▶ [To be done] Please repeat the lines from the one containing "class: Insecta" through the last line of the block, keeping them word for word.

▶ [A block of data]
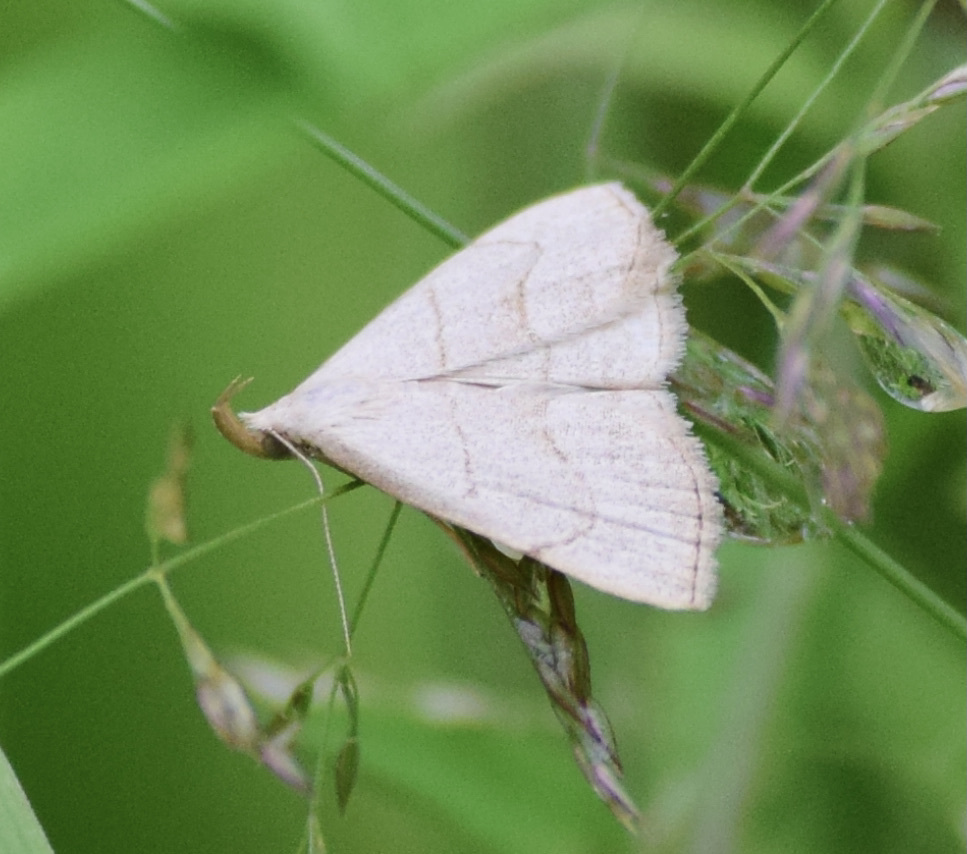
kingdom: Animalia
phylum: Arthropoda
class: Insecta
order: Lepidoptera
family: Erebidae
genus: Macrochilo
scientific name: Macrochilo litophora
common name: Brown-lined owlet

▶ [Written solution]
class: Insecta
order: Lepidoptera
family: Erebidae
genus: Macrochilo
scientific name: Macrochilo litophora
common name: Brown-lined owlet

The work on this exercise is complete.